READING TEXT =
----

Answer:
a) MC = 5√3 cm
b) area = 25√3 cm²
c) VM = 5√3 cm
d) volume = 125 cm³
e) areas: ∆ABC = ∆VAB = 25√3; ∆VCA = ∆VCB = (25/2)√15
Step-by-step explanation:
Given the triangular pyramid with an equilateral triangle base ABC and equilateral triangle face VAB perpendicular to it, you want the heights of the equilateral triangles, the area of the base, the pyramid volume, and the areas of each of the faces.
Equilateral triangle
The altitude of an equilateral triangle divides it into two congruent 30°-60°-90° triangles. These have side length ratios 1 : √3 : 2. This means the altitude of an equilateral triangle of side length s is (s/2)√3.
The area of an equilateral triangle is found from the same formula as the area of any triangle:
A = 1/2bh = 1/2(s)(s/2√3) = s²(√3/4)
a) MC
The altitude MC of ∆ABC is ...
MC = (10 cm/2)√3
MC = 5√3 cm
b) Area ∆ABC
∆ABC has side length 10 cm, so its area is ...
area = (10 cm)²(√3/4)
area = 25√3 cm²
∆ABC is accurately drawn in the second attachment.
c) VM
VM is the same length as MC, as both are the altitiude of an equilateral triangle with side length 10 cm.
VM = 5√3 cm
d) Volume
The volume of the pyramid is found from the formula ...
V = 1/3Bh
where B is the area of the base (part B) and h is the height (part C)
V = 1/3(25√3 cm²)(5√3 cm) = 125 cm³
The volume of the pyramid is 125 cubic centimeters.
e) Face area
We have already computed the areas of congruent triangle faces ABC and VAB.
The length VC is the hypotenuse of isosceles right triangle VMC, so is ...
VC = VM√2 = 5√6
Since ∆VCA is also isosceles, its altitude can be found as the leg of a right triangle with other leg CX = VC/2 and hypotenuse CA.
CX² +AX² = AC²
AX = √(10² -(5/2√6)²) = √(100 -150/4) = (5/2)√10
Then the area of ∆VCA is ...
area ∆VCA = 1/2(VC)(AX)
= 1/2(5√6)(5/2√10) = 25/4√60 = (25/2)√15
∆VCB is congruent, so has the same area.
Face areas are ...
∆ABC = ∆VAB = 25√3 cm²
∆VCA = ∆VCB = (25/2)√15 cm²

----

WRITTEN TASKS =
A. For each statement about the geometry solution, answer yes or no and quote the words of the text that decide it: (i) the volume of the pyramid is 125 cubic centimeters; (ii) VM is longer than MC; (iii) VMC is an isosceles right triangle.
B. Name every face of the pyramid that the geometry solution gives an area for.
C. Rewrite the geometry solution starting at the words "area = (10 cm)²(√3/4)" and ending after "height (part C)", with "pyramid" changed to "solid".

SUPPLIED RECORDS =
----

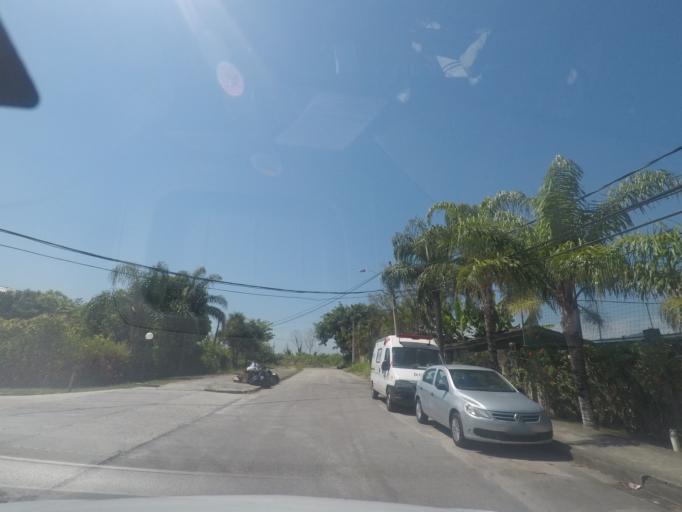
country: BR
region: Rio de Janeiro
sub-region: Nilopolis
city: Nilopolis
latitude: -22.9913
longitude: -43.4797
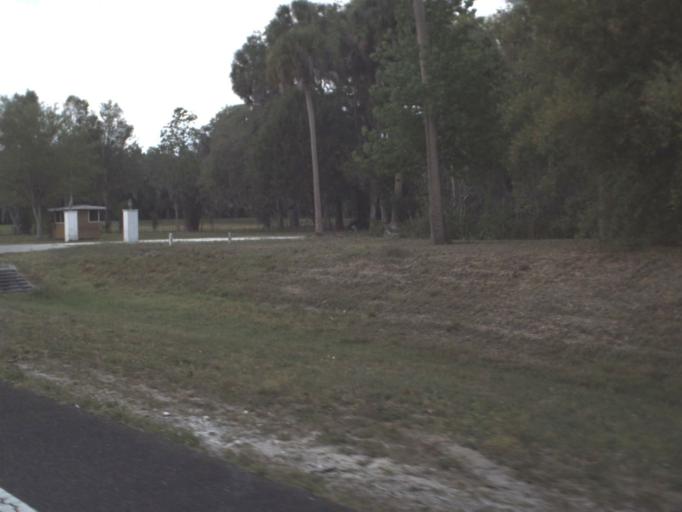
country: US
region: Florida
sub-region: Citrus County
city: Inverness
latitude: 28.8532
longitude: -82.2127
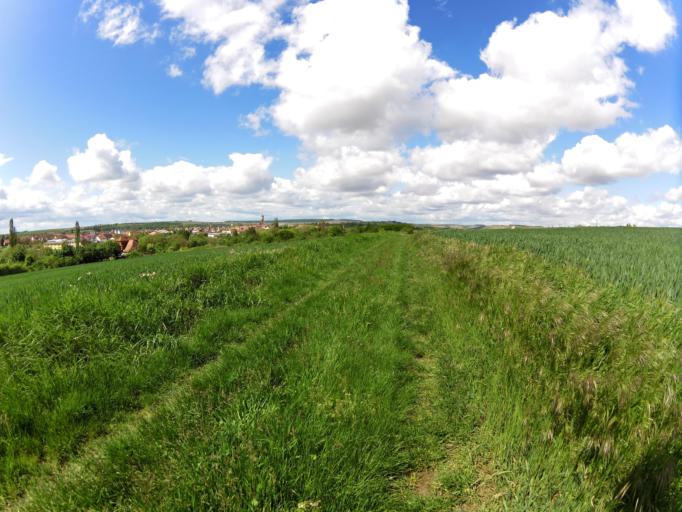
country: DE
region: Bavaria
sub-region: Regierungsbezirk Unterfranken
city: Volkach
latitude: 49.8693
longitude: 10.2398
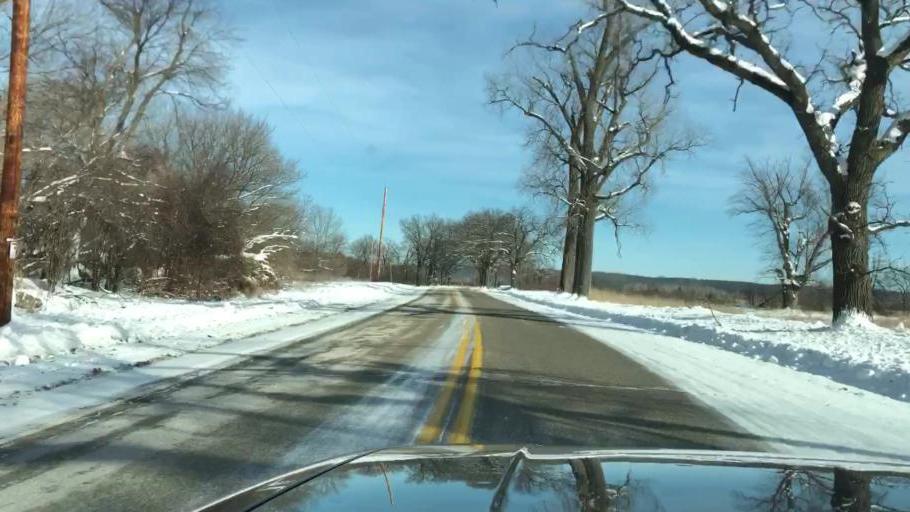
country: US
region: Wisconsin
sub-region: Waukesha County
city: Eagle
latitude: 42.9300
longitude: -88.4923
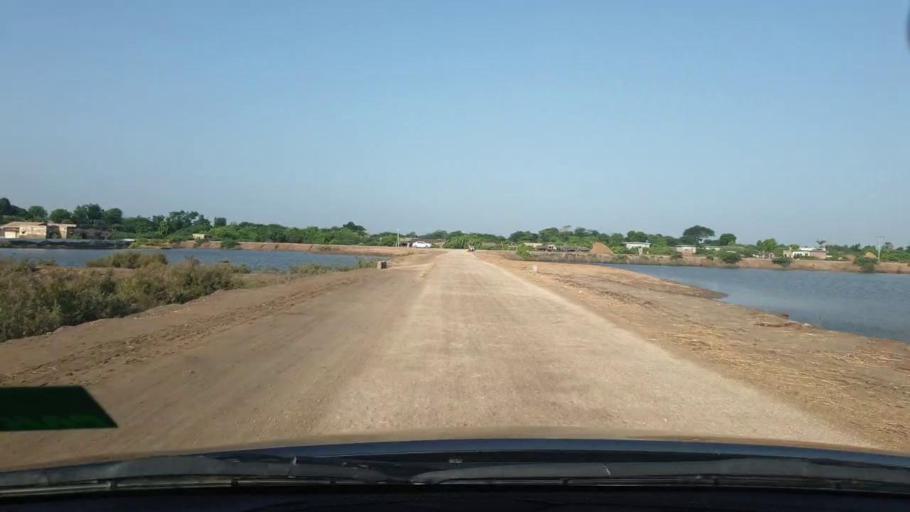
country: PK
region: Sindh
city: Tando Bago
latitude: 24.7225
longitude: 68.9438
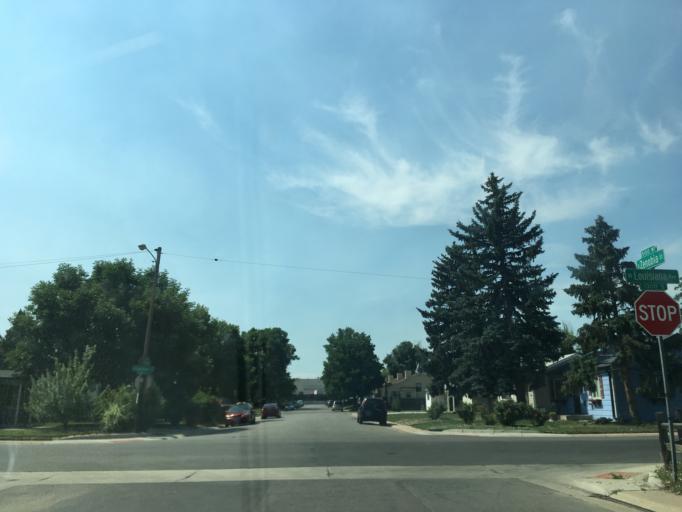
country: US
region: Colorado
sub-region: Jefferson County
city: Lakewood
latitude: 39.6935
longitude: -105.0519
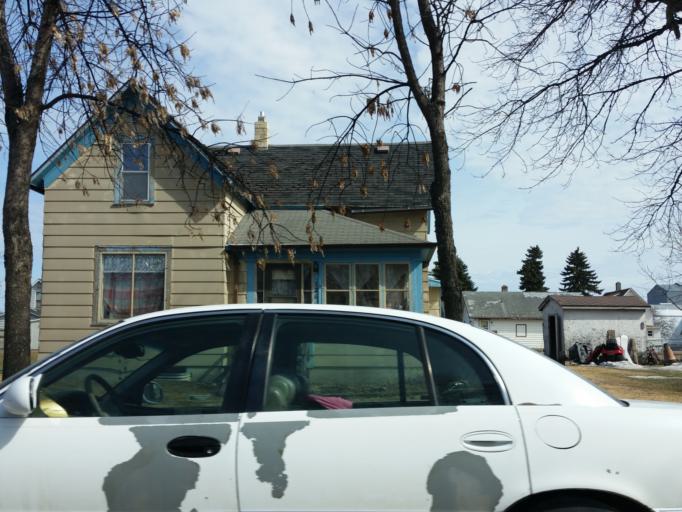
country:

----

TASK-BY-TASK RESULTS =
A.
(i) Yes: "The volume of the pyramid is 125 cubic centimeters."
(ii) No: "VM is the same length as MC"
(iii) Yes: "The length VC is the hypotenuse of isosceles right triangle VMC"

B. ∆ABC, ∆VAB, ∆VCA, ∆VCB

C.
area = (10 cm)²(√3/4)
area = 25√3 cm²
∆ABC is accurately drawn in the second attachment.
c) VM
VM is the same length as MC, as both are the altitiude of an equilateral triangle with side length 10 cm.
VM = 5√3 cm
d) Volume
The volume of the solid is found from the formula ...
V = 1/3Bh
where B is the area of the base (part B) and h is the height (part C)